• EXCERPTED DATA:
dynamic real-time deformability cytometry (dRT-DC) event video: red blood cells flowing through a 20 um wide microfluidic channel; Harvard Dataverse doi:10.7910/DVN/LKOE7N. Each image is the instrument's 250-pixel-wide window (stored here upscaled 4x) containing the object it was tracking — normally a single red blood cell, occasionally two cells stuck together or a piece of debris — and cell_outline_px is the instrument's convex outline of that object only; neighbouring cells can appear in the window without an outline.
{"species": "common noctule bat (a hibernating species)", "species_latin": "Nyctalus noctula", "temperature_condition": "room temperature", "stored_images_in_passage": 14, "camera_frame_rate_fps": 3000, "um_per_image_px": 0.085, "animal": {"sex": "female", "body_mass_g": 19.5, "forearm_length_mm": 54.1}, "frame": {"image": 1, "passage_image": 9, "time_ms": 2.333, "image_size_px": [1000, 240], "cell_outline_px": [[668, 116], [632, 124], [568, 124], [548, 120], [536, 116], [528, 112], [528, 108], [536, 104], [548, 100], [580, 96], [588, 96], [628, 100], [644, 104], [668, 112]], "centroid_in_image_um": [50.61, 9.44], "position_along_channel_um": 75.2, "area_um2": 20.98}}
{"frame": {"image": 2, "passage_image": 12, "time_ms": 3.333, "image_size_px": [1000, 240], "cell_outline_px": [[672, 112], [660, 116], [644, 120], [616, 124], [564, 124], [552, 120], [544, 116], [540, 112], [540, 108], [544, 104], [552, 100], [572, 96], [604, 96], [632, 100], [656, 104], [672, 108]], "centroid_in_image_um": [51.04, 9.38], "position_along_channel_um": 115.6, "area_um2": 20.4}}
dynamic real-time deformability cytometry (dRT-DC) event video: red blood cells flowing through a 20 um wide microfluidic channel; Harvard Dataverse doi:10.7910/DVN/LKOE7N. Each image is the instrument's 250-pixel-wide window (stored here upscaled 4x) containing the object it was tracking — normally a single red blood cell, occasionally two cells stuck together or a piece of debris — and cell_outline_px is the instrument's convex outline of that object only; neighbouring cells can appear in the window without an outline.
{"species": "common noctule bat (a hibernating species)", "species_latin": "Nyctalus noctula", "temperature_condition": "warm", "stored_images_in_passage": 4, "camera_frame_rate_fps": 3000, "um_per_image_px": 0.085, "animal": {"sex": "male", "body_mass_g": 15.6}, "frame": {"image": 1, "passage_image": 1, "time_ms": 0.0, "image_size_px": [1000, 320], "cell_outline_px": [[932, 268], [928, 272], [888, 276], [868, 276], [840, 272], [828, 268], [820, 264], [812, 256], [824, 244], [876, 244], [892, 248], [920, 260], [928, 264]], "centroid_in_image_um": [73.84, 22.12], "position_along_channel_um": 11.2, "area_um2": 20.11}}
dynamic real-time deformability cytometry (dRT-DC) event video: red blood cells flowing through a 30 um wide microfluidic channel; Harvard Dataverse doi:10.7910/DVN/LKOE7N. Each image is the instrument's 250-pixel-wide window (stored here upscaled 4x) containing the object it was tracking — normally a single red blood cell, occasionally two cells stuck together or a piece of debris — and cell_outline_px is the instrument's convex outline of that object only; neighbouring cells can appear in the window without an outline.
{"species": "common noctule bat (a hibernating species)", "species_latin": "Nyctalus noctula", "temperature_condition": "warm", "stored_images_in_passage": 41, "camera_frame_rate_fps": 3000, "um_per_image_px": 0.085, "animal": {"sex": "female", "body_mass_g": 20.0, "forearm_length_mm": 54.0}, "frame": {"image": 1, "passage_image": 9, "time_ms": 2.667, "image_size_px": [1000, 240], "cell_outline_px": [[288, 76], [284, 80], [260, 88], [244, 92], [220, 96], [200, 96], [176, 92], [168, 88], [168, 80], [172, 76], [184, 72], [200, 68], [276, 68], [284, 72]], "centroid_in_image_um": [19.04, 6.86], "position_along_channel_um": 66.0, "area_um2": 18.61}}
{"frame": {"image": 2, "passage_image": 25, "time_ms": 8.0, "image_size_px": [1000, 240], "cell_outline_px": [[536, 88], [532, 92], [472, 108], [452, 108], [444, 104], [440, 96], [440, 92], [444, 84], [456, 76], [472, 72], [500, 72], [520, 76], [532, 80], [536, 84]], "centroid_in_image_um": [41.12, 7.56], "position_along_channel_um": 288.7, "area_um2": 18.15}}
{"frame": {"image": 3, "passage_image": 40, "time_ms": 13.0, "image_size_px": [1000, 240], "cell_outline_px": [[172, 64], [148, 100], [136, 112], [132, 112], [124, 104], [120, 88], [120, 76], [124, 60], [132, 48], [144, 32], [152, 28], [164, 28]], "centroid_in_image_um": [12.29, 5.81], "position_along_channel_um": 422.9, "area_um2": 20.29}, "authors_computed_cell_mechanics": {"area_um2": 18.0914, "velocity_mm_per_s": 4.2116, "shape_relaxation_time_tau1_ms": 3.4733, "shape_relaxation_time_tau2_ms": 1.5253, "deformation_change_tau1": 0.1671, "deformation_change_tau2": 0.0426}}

• WORK TO BE COMPLETED: Would you write down every record again, exactly?

• EXERCISE ANSWER:
dynamic real-time deformability cytometry (dRT-DC) event video: red blood cells flowing through a 20 um wide microfluidic channel; Harvard Dataverse doi:10.7910/DVN/LKOE7N. Each image is the instrument's 250-pixel-wide window (stored here upscaled 4x) containing the object it was tracking — normally a single red blood cell, occasionally two cells stuck together or a piece of debris — and cell_outline_px is the instrument's convex outline of that object only; neighbouring cells can appear in the window without an outline.
{"species": "common noctule bat (a hibernating species)", "species_latin": "Nyctalus noctula", "temperature_condition": "room temperature", "stored_images_in_passage": 14, "camera_frame_rate_fps": 3000, "um_per_image_px": 0.085, "animal": {"sex": "female", "body_mass_g": 19.5, "forearm_length_mm": 54.1}, "frame": {"image": 1, "passage_image": 9, "time_ms": 2.333, "image_size_px": [1000, 240], "cell_outline_px": [[668, 116], [632, 124], [568, 124], [548, 120], [536, 116], [528, 112], [528, 108], [536, 104], [548, 100], [580, 96], [588, 96], [628, 100], [644, 104], [668, 112]], "centroid_in_image_um": [50.61, 9.44], "position_along_channel_um": 75.2, "area_um2": 20.98}}
{"frame": {"image": 2, "passage_image": 12, "time_ms": 3.333, "image_size_px": [1000, 240], "cell_outline_px": [[672, 112], [660, 116], [644, 120], [616, 124], [564, 124], [552, 120], [544, 116], [540, 112], [540, 108], [544, 104], [552, 100], [572, 96], [604, 96], [632, 100], [656, 104], [672, 108]], "centroid_in_image_um": [51.04, 9.38], "position_along_channel_um": 115.6, "area_um2": 20.4}}
dynamic real-time deformability cytometry (dRT-DC) event video: red blood cells flowing through a 20 um wide microfluidic channel; Harvard Dataverse doi:10.7910/DVN/LKOE7N. Each image is the instrument's 250-pixel-wide window (stored here upscaled 4x) containing the object it was tracking — normally a single red blood cell, occasionally two cells stuck together or a piece of debris — and cell_outline_px is the instrument's convex outline of that object only; neighbouring cells can appear in the window without an outline.
{"species": "common noctule bat (a hibernating species)", "species_latin": "Nyctalus noctula", "temperature_condition": "warm", "stored_images_in_passage": 4, "camera_frame_rate_fps": 3000, "um_per_image_px": 0.085, "animal": {"sex": "male", "body_mass_g": 15.6}, "frame": {"image": 1, "passage_image": 1, "time_ms": 0.0, "image_size_px": [1000, 320], "cell_outline_px": [[932, 268], [928, 272], [888, 276], [868, 276], [840, 272], [828, 268], [820, 264], [812, 256], [824, 244], [876, 244], [892, 248], [920, 260], [928, 264]], "centroid_in_image_um": [73.84, 22.12], "position_along_channel_um": 11.2, "area_um2": 20.11}}
dynamic real-time deformability cytometry (dRT-DC) event video: red blood cells flowing through a 30 um wide microfluidic channel; Harvard Dataverse doi:10.7910/DVN/LKOE7N. Each image is the instrument's 250-pixel-wide window (stored here upscaled 4x) containing the object it was tracking — normally a single red blood cell, occasionally two cells stuck together or a piece of debris — and cell_outline_px is the instrument's convex outline of that object only; neighbouring cells can appear in the window without an outline.
{"species": "common noctule bat (a hibernating species)", "species_latin": "Nyctalus noctula", "temperature_condition": "warm", "stored_images_in_passage": 41, "camera_frame_rate_fps": 3000, "um_per_image_px": 0.085, "animal": {"sex": "female", "body_mass_g": 20.0, "forearm_length_mm": 54.0}, "frame": {"image": 1, "passage_image": 9, "time_ms": 2.667, "image_size_px": [1000, 240], "cell_outline_px": [[288, 76], [284, 80], [260, 88], [244, 92], [220, 96], [200, 96], [176, 92], [168, 88], [168, 80], [172, 76], [184, 72], [200, 68], [276, 68], [284, 72]], "centroid_in_image_um": [19.04, 6.86], "position_along_channel_um": 66.0, "area_um2": 18.61}}
{"frame": {"image": 2, "passage_image": 25, "time_ms": 8.0, "image_size_px": [1000, 240], "cell_outline_px": [[536, 88], [532, 92], [472, 108], [452, 108], [444, 104], [440, 96], [440, 92], [444, 84], [456, 76], [472, 72], [500, 72], [520, 76], [532, 80], [536, 84]], "centroid_in_image_um": [41.12, 7.56], "position_along_channel_um": 288.7, "area_um2": 18.15}}
{"frame": {"image": 3, "passage_image": 40, "time_ms": 13.0, "image_size_px": [1000, 240], "cell_outline_px": [[172, 64], [148, 100], [136, 112], [132, 112], [124, 104], [120, 88], [120, 76], [124, 60], [132, 48], [144, 32], [152, 28], [164, 28]], "centroid_in_image_um": [12.29, 5.81], "position_along_channel_um": 422.9, "area_um2": 20.29}, "authors_computed_cell_mechanics": {"area_um2": 18.0914, "velocity_mm_per_s": 4.2116, "shape_relaxation_time_tau1_ms": 3.4733, "shape_relaxation_time_tau2_ms": 1.5253, "deformation_change_tau1": 0.1671, "deformation_change_tau2": 0.0426}}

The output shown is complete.